Wildpferde in der Giara di Gesturi

1. Giara di Gesturì: Hier gab es mal, vor einigen Jahren diesen einen wundervollen Moment, den das schwarze Schaf bis heute nicht vergessen hat: Es hatte gerade die Wildpferde angesehen und war wieder auf dem Weg zum Ausgang der Giara. Da es sich nicht verabschieden mochte, setzte es sich noch ein Weilchen auf einen großen Felsen in die Sonne und hörte … rein GAR NICHTS! Nie zuvor war es irgendwo so still und schön. Dann ein ganz leises, ein ganz neues, ganz feines Geräusch: das Getrappel von Eidechsenfüßchen… Versprochen: Da wird einem warm ums Herz und man möchte noch einmal mehr Zeit hier verbringen und das immer wieder hören.

As Piscinas, Baunei

2. As Piscinas in der Hochebene von Baunei: In der heißen Nachmittagssonne ein Träumchen, hier unterhalb der Steineichen zu sitzen. Nach einer ausgedehnten Wanderung (zum Beispiel zur Cala Goloritzè) kann man hier auf moosbewachsenen Felsen sitzen und die Füße in den klaren Wassern der kleinen lagunenartigen Seen baden und herrlich entspannen. Die vielen Tiere (wir sehen Esel, Schweine, Kühe, Schilkröten, Eidechsen, Käfer und Vögel) sorgen für Abwechslung. (Lesetipp auf pecora-nera: „Baunei ~ Friedliches Bergdorf mit Eingang zur Hölle„)

Blick auf Isola Spargi, dahinter Korsika

3. Porto Rafael: In den Abendstunden sitzen wir gern auf einem Aussichtspunkt bei Porto Rafael (Punta Sardega, ganz im Norden, kurz vor Palau). Wir verraten mal nicht, wo dieser spezielle Punkt ist, von dem aus man La Maddalena, Isola Spargi, Korsika und die Isola dei Gabbiani überblicken kann. Den müsst Ihr schon selbst finden. Eine gekühlte Flasche Torbato, Gläser und eine Kamera nicht vergessen. Die Sonnenuntergänge sind der Hammer.

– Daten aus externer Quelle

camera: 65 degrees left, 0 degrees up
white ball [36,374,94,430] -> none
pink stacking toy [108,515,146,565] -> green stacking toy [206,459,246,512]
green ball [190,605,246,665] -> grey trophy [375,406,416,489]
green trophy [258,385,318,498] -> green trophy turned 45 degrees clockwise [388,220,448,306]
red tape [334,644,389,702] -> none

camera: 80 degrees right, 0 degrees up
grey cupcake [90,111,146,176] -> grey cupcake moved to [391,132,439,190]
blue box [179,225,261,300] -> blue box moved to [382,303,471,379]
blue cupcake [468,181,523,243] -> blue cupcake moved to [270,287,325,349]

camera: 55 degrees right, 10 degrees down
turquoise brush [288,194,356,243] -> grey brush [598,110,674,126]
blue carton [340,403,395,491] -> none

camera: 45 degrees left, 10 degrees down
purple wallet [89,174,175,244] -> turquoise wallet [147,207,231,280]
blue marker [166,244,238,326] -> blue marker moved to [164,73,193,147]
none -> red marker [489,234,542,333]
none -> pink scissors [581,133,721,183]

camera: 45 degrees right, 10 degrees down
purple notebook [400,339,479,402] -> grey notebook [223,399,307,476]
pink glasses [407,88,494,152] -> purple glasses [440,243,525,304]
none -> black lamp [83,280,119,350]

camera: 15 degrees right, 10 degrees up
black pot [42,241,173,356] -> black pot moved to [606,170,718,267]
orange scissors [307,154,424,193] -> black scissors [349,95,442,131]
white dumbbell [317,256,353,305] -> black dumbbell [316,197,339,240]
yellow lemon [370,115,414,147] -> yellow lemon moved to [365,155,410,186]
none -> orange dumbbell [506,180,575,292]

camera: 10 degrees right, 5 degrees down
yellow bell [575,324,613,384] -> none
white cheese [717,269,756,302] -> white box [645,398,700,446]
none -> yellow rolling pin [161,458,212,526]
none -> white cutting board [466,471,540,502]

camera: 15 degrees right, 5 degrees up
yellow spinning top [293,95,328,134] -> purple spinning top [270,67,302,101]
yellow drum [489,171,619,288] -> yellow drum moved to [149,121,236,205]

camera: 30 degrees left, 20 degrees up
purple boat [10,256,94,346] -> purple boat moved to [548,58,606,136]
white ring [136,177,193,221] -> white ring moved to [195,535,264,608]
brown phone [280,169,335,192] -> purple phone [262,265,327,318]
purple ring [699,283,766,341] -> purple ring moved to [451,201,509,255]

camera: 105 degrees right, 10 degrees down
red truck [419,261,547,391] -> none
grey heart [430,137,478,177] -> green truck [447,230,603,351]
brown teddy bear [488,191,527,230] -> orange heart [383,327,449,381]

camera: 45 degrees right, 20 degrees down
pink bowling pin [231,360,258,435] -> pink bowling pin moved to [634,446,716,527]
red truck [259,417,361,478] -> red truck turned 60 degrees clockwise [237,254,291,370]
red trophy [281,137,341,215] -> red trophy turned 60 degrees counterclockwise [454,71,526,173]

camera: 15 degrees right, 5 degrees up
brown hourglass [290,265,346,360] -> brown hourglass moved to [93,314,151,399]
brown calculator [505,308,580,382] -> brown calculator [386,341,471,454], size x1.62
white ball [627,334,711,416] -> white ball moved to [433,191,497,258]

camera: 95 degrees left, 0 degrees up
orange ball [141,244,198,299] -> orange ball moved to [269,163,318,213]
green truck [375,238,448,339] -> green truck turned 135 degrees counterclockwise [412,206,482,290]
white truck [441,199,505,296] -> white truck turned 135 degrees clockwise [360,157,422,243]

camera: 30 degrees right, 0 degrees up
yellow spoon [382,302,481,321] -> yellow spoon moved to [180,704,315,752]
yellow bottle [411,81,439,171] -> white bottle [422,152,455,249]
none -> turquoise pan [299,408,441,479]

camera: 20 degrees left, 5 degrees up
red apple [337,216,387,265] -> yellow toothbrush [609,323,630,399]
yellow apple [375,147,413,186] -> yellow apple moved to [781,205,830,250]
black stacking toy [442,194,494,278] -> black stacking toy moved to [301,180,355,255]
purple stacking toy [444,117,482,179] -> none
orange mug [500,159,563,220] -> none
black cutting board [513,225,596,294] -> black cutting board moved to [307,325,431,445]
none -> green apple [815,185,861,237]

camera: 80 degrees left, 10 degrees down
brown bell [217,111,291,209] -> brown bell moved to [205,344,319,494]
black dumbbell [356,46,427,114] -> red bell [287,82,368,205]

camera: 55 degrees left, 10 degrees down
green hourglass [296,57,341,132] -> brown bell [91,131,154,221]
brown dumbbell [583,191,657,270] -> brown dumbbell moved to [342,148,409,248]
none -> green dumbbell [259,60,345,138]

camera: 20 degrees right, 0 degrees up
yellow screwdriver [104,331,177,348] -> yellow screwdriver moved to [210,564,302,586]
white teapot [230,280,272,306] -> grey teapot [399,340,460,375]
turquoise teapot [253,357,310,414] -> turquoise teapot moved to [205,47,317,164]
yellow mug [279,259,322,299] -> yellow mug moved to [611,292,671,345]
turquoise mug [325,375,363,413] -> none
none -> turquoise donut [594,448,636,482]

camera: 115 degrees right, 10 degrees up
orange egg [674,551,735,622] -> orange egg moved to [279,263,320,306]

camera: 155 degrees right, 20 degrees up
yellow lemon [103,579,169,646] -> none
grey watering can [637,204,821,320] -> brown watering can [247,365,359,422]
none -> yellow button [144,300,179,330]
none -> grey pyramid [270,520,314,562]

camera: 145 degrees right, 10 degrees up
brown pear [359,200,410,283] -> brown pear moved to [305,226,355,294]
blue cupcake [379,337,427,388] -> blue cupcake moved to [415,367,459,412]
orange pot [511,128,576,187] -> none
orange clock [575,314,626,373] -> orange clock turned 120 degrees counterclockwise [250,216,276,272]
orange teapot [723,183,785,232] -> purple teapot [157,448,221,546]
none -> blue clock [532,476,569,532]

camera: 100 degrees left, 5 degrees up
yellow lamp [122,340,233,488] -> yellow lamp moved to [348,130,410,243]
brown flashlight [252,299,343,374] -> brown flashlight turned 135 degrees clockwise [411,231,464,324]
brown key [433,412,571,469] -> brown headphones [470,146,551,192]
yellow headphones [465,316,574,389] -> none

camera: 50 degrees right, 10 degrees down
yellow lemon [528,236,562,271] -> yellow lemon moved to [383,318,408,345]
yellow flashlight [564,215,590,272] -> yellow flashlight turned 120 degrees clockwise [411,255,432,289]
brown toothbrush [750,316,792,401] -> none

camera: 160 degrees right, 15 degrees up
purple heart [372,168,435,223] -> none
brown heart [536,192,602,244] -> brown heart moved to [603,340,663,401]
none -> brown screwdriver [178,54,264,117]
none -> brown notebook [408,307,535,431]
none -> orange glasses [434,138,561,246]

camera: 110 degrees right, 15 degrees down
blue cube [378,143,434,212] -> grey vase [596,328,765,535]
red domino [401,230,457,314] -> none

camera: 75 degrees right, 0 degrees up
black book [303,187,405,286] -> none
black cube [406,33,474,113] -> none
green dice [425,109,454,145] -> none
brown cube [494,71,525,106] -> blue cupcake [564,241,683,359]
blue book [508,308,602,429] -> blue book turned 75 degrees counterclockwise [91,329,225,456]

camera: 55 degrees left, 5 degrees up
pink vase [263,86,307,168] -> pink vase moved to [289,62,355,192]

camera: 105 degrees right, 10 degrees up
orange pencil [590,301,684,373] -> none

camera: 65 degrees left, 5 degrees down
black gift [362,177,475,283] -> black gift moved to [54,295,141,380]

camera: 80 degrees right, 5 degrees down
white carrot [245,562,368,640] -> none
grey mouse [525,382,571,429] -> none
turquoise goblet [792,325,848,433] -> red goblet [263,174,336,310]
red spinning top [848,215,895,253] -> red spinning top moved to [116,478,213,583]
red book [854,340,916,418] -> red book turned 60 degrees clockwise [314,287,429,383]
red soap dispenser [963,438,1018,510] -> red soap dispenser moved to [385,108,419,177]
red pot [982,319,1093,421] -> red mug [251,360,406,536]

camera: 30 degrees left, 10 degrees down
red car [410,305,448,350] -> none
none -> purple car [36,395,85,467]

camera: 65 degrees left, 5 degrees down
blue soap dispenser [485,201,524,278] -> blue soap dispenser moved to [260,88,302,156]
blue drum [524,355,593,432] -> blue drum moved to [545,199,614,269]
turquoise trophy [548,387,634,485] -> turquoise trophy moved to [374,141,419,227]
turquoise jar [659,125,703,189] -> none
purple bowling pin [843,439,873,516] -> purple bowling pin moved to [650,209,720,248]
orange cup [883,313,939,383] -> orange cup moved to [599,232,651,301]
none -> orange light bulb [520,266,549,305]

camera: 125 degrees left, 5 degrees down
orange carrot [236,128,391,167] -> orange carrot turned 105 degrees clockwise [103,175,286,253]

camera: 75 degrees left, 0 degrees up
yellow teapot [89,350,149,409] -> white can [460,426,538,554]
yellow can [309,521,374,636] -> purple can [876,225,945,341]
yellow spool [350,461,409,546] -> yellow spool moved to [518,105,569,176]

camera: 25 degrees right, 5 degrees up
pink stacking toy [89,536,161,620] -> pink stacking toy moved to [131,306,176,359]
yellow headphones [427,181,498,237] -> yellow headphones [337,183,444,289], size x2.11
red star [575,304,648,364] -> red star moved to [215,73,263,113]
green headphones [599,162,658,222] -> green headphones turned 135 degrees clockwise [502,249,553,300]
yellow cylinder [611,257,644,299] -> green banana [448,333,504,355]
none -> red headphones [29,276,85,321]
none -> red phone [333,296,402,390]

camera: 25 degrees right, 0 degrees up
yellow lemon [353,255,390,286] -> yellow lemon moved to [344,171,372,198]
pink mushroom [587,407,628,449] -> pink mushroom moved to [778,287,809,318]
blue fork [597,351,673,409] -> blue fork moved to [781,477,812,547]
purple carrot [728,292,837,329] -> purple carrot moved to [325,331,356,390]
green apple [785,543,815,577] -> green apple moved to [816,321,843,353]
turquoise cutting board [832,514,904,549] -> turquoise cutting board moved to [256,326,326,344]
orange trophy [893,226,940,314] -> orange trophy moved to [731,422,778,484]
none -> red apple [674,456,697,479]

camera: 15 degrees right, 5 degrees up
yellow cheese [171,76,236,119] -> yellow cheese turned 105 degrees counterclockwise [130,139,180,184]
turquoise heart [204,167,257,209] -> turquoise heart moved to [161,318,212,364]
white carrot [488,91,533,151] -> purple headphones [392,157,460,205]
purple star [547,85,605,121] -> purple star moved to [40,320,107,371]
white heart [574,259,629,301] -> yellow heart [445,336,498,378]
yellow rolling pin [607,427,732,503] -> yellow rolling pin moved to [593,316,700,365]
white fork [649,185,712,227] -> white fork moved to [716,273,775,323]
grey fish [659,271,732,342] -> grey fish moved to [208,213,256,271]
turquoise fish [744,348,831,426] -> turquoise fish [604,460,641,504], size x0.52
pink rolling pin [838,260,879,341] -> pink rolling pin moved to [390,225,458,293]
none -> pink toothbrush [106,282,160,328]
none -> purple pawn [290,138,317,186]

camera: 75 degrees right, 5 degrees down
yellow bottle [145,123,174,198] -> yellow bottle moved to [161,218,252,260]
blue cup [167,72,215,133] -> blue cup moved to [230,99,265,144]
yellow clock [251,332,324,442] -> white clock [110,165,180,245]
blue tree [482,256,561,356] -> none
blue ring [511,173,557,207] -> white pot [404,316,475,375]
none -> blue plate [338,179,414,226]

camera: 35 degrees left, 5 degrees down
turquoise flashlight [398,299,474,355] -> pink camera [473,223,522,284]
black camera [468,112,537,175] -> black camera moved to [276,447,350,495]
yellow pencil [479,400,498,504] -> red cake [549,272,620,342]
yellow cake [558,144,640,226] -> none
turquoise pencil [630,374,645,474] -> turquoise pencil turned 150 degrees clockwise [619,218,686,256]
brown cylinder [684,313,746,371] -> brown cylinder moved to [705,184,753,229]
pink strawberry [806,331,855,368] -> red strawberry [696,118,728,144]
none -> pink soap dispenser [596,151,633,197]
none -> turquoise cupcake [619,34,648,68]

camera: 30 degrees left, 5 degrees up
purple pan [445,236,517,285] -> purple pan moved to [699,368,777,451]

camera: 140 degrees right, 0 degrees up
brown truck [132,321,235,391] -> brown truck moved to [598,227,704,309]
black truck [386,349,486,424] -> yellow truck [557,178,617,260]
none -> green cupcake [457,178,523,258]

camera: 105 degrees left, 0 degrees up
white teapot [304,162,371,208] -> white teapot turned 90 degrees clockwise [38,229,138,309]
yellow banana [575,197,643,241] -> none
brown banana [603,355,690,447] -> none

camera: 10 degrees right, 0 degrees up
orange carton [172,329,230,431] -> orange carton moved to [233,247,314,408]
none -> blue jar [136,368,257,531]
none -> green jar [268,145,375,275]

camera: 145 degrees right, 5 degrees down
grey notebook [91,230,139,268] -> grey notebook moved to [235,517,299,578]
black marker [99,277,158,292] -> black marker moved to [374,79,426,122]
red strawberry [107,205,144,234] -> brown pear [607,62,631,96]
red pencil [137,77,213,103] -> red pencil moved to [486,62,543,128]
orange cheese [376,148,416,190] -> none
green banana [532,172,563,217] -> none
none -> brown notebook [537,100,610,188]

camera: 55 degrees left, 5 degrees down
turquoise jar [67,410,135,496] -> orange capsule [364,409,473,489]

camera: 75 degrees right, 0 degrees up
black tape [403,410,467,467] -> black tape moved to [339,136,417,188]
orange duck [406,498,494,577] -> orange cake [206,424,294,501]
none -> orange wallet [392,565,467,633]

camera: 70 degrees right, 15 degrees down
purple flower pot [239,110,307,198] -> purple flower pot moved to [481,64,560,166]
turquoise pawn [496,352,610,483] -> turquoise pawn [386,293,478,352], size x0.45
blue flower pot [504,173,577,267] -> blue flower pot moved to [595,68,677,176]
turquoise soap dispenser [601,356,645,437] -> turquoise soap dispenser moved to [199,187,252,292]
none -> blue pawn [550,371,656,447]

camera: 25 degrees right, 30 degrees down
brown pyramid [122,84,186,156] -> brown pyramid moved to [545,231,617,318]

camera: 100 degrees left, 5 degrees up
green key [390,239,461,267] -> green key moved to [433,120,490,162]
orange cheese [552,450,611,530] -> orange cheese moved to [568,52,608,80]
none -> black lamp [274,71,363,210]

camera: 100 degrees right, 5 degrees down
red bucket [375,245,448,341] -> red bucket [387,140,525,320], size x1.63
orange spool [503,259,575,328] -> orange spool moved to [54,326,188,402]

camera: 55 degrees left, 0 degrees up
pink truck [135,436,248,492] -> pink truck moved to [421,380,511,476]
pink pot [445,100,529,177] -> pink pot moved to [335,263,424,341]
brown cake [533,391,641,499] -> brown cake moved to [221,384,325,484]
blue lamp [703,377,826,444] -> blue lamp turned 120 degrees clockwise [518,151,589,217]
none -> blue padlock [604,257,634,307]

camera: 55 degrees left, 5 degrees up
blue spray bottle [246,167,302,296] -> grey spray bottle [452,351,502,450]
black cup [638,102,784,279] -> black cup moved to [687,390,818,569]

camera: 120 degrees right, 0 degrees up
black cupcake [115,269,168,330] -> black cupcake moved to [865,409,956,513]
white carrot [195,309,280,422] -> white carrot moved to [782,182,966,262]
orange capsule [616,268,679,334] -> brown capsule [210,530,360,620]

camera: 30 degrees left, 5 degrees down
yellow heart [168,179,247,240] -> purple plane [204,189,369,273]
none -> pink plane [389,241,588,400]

Entschleunigung, Schritt 5: Liegenbleiben

Da gibt es ja Menschen – Sarden genauso wie ausgewanderte Landsleute – die meinen, man brauche das Meer überhaupt nicht, das echte Sardinien sei ja woanders. Das ist nur ein bisschen wahr, die sardische See ist massiv unterschätzt!  Sie ist ein wichtiges Refugium für Liegenbleiber. Entspannung pur! Der Tierarzt verbietet natürlich ausgiebige Sonnenbäder in der Sonne und warnt davor, einzuschlafen. Daher: Sonnencreme und Sonnenschirm mitnehmen.

Ein prima Platz zum Liegenbleiben ist die Cala Spinosa am Capo Testa. Nur ganz wenige Strandplätze und eine kleine Kletterpartie um überhaupt hinunter zu gelangen, halten die Großfamilien mit Krams fern. Das Motto heißt „Der Stein ist mein“ und allein oder zu zweit findet man immer ein kleines Plätzchen, auf dem man sich ausbreiten kann. Reicht dicke aus, um ein Buch zu lesen.

Cala Spinosa – der Stein ist mein!

Für ein Strandschläfchen eignen sich auch die kleineren Buchten an der Endorphin-Tankstelle Costa Smeralda. Die VIPs lassen wir im Cala di Volpe im Pool baden oder durch Porto Cervo stöckeln: Die umliegenden Strände gehören uns. Auch keine Sportler oder Großfamilien in Sicht, die für Hektik sorgen könnten. Bei Romazzino biegen wir zum Spiaggia Liscia ab, Cala Petra Ruia und Cala Razza di Juncu sind unsere Favoriten. Einfach das Auto durch einen staubigen Feldweg mit vielen Schlaglöchern und sich selbst durch die Macchia quälen, dann ist man mit nur noch wenigen anderen direkt da. Vielleicht noch über ein paar Felsen in die nächste kleine Bucht klettern, zack – da ist unser First Class Liegeplatz. Ein paar Segelyachten gucken und ein bisschen träumen macht auch Spaß.

Costa Smeralda für Liegenbleiber

Hauptsaison-Tipp: Fahrt erst gegen 16, 17 Uhr hin, dann mit ner Flasche Wein und ein paar Häppchen im Gepäck. Das ist nicht nur gesünder, um die Zeit sind auch viele schon wieder auf dem Heimweg. Man ist wieder unter sich und kann in aller Ruhe ein paar Stündchen liegen bleiben.

Wer dann immer noch nicht genug hat, kann sich ja in eine der vielen Wellness-Tempel legen, die in den letzten Jahren aus dem Boden geschossen sind. Eigentlich könnten wir uns mal in einem Artikel um die ganzen Wohlfühl-Oasen kümmern, uns dafür massieren lassen und in den alten Thermen Heilwasser schlürfen… Ob da auch Schafe willkommen sind? Wir werden sehen.

Wir wünschen unseren Lesern einen entschleunigten Sommeranfang!